Trump Signs into Law $484 Billion “Phase 3.5” Economic Relief Package27 April 2020
President Donald Trump on April 24 signed into law a $484 billion economic relief package, known on Capitol Hill as “phase 3.5.” The bipartisan package includes additional funding for the small business Paycheck Protection Program (PPP).
Paycheck Protection Program
The Senate on April 21 approved the bipartisan Paycheck Protection Program and Health Care Enhancement Act, boosting funding for the expired small business loan program by $310 billion, (TAXDAY, 2020/04/22, C.1). The House approved the measure on April 23.
With Trump’s signature on April 24, the PPP, enacted under the $2 trillion Coronavirus Aid, Relief, and Economic Security (CARES) Act (P.L. 116-136), was revived approximately one week after funding for the program lapsed, (TAXDAY, 2020/04/17, M.1).
“I want to thank Congress for answering my call to pass this critical funding,” Trump said from the Oval Office on April 24. “Great for small businesses, great for the workers,” he added.
Meanwhile, lawmakers are already discussing a “phase four” economic relief package, which appears, at this point, to be largely spearheaded by Democrats. However, several Republican lawmakers and Trump have called for the fourth package to include certain tax cuts and infrastructure funding.
Looking ahead, Senate Minority Leader Chuck Schumer, D-N.Y., has said there will be a large, fourth bill soon, which House Speaker Nancy Pelosi, D-Calif., has called “CARES 2.” To that end, Democrats are expected to propose significant funding for state and local governments in the forthcoming measure.

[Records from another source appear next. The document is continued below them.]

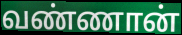
வண்ணான்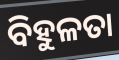
ବିହୁଳତା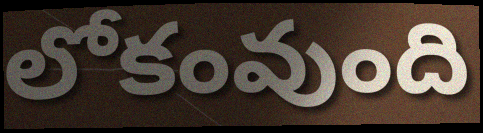
లోకంవుందిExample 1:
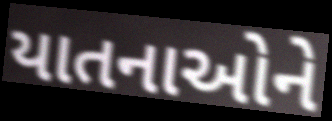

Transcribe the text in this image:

યાતનાઓને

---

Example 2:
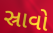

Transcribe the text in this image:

સ્રાવો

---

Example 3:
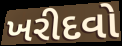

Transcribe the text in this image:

ખરીદવો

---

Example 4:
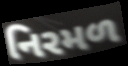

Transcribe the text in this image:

નિરમળ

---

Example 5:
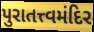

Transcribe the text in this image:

પુરાતત્ત્વમંદિર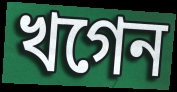
খগেন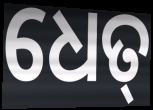
ଧେତ୍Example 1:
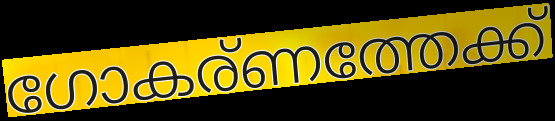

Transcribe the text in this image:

ഗോകര്ണത്തേക്ക്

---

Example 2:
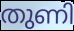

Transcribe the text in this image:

തുണി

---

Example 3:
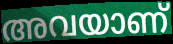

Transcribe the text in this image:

അവയാണ്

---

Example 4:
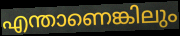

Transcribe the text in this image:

എന്താണെങ്കിലും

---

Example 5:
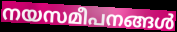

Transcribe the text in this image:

നയസമീപനങ്ങൾ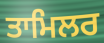
ਤਾਮਿਲਰ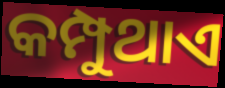
କମ୍ପୁଥାଏ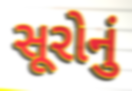
સૂરોનુંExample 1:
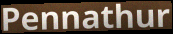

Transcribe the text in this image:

Pennathur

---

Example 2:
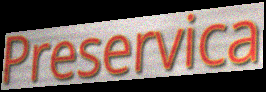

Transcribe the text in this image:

Preservica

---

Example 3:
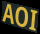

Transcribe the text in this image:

AOI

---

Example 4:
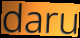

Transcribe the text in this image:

daru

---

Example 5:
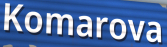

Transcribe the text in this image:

Komarova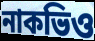
নাকভিও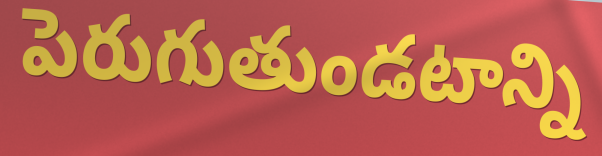
పెరుగుతుండటాన్నిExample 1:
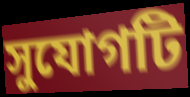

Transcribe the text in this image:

সুযোগটি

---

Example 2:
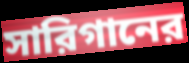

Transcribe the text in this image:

সারিগানের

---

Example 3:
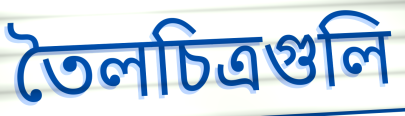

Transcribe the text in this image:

তৈলচিত্রগুলি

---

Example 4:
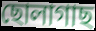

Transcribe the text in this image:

ছোলাগাছ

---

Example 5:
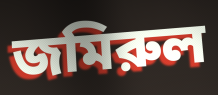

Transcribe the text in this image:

জমিরুল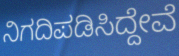
ನಿಗದಿಪಡಿಸಿದ್ದೇವೆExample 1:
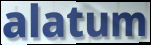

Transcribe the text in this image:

alatum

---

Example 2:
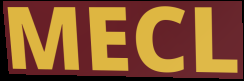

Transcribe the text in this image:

MECL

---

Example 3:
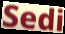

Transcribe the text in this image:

Sedi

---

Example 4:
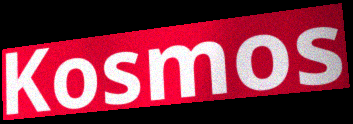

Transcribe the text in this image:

Kosmos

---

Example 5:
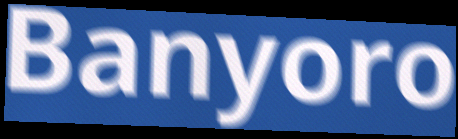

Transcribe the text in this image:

Banyoro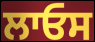
ਲਾਓਸ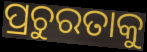
ପ୍ରଚୁରତାକୁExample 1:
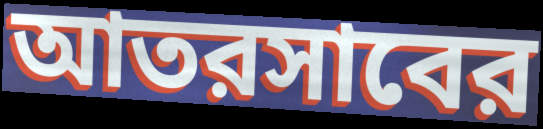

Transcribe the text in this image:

However, Senate Majority Leader Mitch McConnell, R-Ky., has urged more caution moving forward, considering the historically large price tag on the already enacted economic relief packages. Additionally, McConnell has reportedly put the brakes on Democrats’ drive to provide money to states, saying that without significant reforms, he will not support providing more federal money to help state governments with “mismanaged pension programs.
“On pensions, I called President Trump and urged him to be for it, and he was,” Schumer told reporters this week. “The block there was Mitch McConnell, but there are a lot of Republican senators who want to help out on the pension issue.”